> [AVAILABLE DATA]

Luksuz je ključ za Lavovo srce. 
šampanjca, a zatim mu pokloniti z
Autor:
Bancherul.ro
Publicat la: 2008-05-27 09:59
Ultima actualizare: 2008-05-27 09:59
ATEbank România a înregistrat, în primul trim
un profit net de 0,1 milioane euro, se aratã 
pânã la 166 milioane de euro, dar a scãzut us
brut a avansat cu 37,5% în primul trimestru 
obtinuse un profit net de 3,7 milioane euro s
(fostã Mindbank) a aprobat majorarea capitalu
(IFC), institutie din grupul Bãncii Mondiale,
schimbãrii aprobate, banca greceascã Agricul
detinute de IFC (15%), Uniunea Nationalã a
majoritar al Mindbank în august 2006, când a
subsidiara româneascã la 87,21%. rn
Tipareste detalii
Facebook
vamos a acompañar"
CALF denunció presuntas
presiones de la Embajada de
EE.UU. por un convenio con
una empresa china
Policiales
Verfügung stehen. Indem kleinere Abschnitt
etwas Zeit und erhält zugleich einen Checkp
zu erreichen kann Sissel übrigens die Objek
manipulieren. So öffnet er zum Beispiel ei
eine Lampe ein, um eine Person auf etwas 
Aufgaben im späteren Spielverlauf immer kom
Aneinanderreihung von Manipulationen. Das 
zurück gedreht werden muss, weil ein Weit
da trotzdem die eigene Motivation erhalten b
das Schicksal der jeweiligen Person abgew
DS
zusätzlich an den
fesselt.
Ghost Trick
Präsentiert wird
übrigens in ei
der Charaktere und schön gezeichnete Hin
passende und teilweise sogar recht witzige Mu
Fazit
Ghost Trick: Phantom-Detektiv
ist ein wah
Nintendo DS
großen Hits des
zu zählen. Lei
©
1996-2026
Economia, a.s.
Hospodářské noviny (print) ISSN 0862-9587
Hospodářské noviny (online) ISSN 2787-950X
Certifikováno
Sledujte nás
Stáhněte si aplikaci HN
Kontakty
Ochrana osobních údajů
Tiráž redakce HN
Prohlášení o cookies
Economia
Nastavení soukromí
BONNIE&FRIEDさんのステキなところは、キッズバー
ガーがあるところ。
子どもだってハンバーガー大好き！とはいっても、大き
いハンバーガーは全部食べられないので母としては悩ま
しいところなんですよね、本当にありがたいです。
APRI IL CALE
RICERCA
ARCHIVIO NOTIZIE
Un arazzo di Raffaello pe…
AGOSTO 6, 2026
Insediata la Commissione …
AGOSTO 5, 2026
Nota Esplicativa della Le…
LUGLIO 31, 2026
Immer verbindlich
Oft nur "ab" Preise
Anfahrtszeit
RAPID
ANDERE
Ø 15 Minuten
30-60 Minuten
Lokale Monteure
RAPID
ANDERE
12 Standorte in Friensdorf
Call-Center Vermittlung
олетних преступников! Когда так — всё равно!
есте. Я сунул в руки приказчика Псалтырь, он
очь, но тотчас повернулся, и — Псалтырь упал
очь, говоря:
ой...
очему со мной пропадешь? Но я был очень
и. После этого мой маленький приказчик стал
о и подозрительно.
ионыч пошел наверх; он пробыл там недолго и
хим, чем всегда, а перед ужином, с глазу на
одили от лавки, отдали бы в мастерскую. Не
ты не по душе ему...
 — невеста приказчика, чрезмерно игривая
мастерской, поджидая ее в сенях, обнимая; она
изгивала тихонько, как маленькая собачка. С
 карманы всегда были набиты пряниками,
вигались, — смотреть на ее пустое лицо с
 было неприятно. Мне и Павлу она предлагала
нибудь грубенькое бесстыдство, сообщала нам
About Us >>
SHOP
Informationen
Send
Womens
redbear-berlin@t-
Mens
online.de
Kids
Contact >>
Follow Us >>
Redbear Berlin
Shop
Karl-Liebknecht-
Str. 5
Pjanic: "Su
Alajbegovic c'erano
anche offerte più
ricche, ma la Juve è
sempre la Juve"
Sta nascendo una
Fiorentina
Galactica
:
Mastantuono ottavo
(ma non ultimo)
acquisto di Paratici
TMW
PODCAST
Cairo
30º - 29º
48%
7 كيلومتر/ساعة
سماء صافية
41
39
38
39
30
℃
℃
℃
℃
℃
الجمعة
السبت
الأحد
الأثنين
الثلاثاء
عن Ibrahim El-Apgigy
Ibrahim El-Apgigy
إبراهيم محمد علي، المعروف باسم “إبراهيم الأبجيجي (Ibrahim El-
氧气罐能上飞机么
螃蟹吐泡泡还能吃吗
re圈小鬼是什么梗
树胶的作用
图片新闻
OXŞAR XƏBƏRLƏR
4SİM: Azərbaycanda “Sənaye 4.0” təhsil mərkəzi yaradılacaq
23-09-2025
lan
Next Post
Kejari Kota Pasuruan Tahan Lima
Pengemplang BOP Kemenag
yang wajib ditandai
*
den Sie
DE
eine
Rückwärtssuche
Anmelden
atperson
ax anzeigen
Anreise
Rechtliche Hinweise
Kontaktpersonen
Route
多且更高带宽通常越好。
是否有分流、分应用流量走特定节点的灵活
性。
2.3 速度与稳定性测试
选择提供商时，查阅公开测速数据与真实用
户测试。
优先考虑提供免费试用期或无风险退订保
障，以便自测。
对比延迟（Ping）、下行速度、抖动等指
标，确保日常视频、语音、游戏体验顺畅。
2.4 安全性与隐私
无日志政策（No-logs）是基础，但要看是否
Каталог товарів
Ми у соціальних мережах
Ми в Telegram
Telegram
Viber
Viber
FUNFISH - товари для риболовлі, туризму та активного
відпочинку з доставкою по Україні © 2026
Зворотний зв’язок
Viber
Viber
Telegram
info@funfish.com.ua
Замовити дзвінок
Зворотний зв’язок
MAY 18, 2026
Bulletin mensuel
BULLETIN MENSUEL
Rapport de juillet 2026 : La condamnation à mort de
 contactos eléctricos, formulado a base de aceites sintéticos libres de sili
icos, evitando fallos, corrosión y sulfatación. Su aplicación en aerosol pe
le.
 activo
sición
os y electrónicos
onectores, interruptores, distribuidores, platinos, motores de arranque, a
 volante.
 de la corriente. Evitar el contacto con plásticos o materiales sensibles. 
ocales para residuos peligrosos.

> [TASK INSTRUCTIONS] Reproduce only this range: the first line of the data above through the line with "da trotzdem die eigene Motivation erhalten b", both included, exactly as written.

> [ANSWER AREA]
Luksuz je ključ za Lavovo srce. 
šampanjca, a zatim mu pokloniti z
Autor:
Bancherul.ro
Publicat la: 2008-05-27 09:59
Ultima actualizare: 2008-05-27 09:59
ATEbank România a înregistrat, în primul trim
un profit net de 0,1 milioane euro, se aratã 
pânã la 166 milioane de euro, dar a scãzut us
brut a avansat cu 37,5% în primul trimestru 
obtinuse un profit net de 3,7 milioane euro s
(fostã Mindbank) a aprobat majorarea capitalu
(IFC), institutie din grupul Bãncii Mondiale,
schimbãrii aprobate, banca greceascã Agricul
detinute de IFC (15%), Uniunea Nationalã a
majoritar al Mindbank în august 2006, când a
subsidiara româneascã la 87,21%. rn
Tipareste detalii
Facebook
vamos a acompañar"
CALF denunció presuntas
presiones de la Embajada de
EE.UU. por un convenio con
una empresa china
Policiales
Verfügung stehen. Indem kleinere Abschnitt
etwas Zeit und erhält zugleich einen Checkp
zu erreichen kann Sissel übrigens die Objek
manipulieren. So öffnet er zum Beispiel ei
eine Lampe ein, um eine Person auf etwas 
Aufgaben im späteren Spielverlauf immer kom
Aneinanderreihung von Manipulationen. Das 
zurück gedreht werden muss, weil ein Weit
da trotzdem die eigene Motivation erhalten b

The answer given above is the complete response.